• [PROBLEM STATEMENT]: Reproduce each of the items below word for word, line by line, without any changes.
═══ RECORDS SHOWN ═══
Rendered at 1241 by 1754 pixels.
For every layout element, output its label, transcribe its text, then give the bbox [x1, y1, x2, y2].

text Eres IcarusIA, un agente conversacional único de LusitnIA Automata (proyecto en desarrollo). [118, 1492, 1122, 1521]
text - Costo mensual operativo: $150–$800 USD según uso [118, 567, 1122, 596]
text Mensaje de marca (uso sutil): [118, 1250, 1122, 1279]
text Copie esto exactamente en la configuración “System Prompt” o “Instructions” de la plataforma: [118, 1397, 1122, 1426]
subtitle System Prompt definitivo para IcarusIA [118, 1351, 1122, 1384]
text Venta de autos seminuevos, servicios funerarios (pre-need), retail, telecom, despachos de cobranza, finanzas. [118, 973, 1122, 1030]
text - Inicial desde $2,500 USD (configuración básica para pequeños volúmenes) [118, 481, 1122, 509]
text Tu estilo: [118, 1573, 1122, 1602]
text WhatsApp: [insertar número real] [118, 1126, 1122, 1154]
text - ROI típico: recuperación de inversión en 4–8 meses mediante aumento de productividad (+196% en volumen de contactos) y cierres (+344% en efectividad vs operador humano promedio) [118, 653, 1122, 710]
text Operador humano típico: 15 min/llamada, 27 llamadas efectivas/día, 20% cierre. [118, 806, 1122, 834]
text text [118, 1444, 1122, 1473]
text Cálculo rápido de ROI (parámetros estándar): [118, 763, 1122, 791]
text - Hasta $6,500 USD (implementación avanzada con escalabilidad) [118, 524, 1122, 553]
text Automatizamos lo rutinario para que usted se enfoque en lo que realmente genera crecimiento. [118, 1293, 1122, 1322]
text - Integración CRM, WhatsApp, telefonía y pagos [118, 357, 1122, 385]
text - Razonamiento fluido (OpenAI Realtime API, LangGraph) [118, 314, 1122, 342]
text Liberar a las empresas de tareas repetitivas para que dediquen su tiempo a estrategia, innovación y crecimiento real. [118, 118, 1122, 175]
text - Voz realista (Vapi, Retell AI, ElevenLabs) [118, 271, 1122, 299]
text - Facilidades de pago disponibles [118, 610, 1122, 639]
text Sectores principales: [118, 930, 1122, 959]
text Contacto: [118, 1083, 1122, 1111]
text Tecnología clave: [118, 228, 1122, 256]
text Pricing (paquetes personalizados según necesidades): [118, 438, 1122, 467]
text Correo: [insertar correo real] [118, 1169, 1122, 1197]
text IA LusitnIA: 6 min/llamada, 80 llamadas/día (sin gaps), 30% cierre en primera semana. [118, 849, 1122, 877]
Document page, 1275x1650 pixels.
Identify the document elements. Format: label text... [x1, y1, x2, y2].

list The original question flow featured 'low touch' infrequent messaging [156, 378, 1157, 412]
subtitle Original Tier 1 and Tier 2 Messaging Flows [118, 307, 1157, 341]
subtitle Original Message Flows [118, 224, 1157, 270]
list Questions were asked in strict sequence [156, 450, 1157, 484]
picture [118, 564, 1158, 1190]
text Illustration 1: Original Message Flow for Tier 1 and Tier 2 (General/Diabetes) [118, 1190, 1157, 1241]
═══
• [OUTPUT BELOW]:
Rendered at 1241 by 1754 pixels.
For every layout element, output its label, transcribe its text, then give the bbox [x1, y1, x2, y2].

text Eres IcarusIA, un agente conversacional único de LusitnIA Automata (proyecto en desarrollo). [118, 1492, 1122, 1521]
text - Costo mensual operativo: $150–$800 USD según uso [118, 567, 1122, 596]
text Mensaje de marca (uso sutil): [118, 1250, 1122, 1279]
text Copie esto exactamente en la configuración “System Prompt” o “Instructions” de la plataforma: [118, 1397, 1122, 1426]
subtitle System Prompt definitivo para IcarusIA [118, 1351, 1122, 1384]
text Venta de autos seminuevos, servicios funerarios (pre-need), retail, telecom, despachos de cobranza, finanzas. [118, 973, 1122, 1030]
text - Inicial desde $2,500 USD (configuración básica para pequeños volúmenes) [118, 481, 1122, 509]
text Tu estilo: [118, 1573, 1122, 1602]
text WhatsApp: [insertar número real] [118, 1126, 1122, 1154]
text - ROI típico: recuperación de inversión en 4–8 meses mediante aumento de productividad (+196% en volumen de contactos) y cierres (+344% en efectividad vs operador humano promedio) [118, 653, 1122, 710]
text Operador humano típico: 15 min/llamada, 27 llamadas efectivas/día, 20% cierre. [118, 806, 1122, 834]
text text [118, 1444, 1122, 1473]
text Cálculo rápido de ROI (parámetros estándar): [118, 763, 1122, 791]
text - Hasta $6,500 USD (implementación avanzada con escalabilidad) [118, 524, 1122, 553]
text Automatizamos lo rutinario para que usted se enfoque en lo que realmente genera crecimiento. [118, 1293, 1122, 1322]
text - Integración CRM, WhatsApp, telefonía y pagos [118, 357, 1122, 385]
text - Razonamiento fluido (OpenAI Realtime API, LangGraph) [118, 314, 1122, 342]
text Liberar a las empresas de tareas repetitivas para que dediquen su tiempo a estrategia, innovación y crecimiento real. [118, 118, 1122, 175]
text - Voz realista (Vapi, Retell AI, ElevenLabs) [118, 271, 1122, 299]
text - Facilidades de pago disponibles [118, 610, 1122, 639]
text Sectores principales: [118, 930, 1122, 959]
text Contacto: [118, 1083, 1122, 1111]
text Tecnología clave: [118, 228, 1122, 256]
text Pricing (paquetes personalizados según necesidades): [118, 438, 1122, 467]
text Correo: [insertar correo real] [118, 1169, 1122, 1197]
text IA LusitnIA: 6 min/llamada, 80 llamadas/día (sin gaps), 30% cierre en primera semana. [118, 849, 1122, 877]
Document page, 1275x1650 pixels.
Identify the document elements. Format: label text... [x1, y1, x2, y2].

list The original question flow featured 'low touch' infrequent messaging [156, 378, 1157, 412]
subtitle Original Tier 1 and Tier 2 Messaging Flows [118, 307, 1157, 341]
subtitle Original Message Flows [118, 224, 1157, 270]
list Questions were asked in strict sequence [156, 450, 1157, 484]
picture [118, 564, 1158, 1190]
text Illustration 1: Original Message Flow for Tier 1 and Tier 2 (General/Diabetes) [118, 1190, 1157, 1241]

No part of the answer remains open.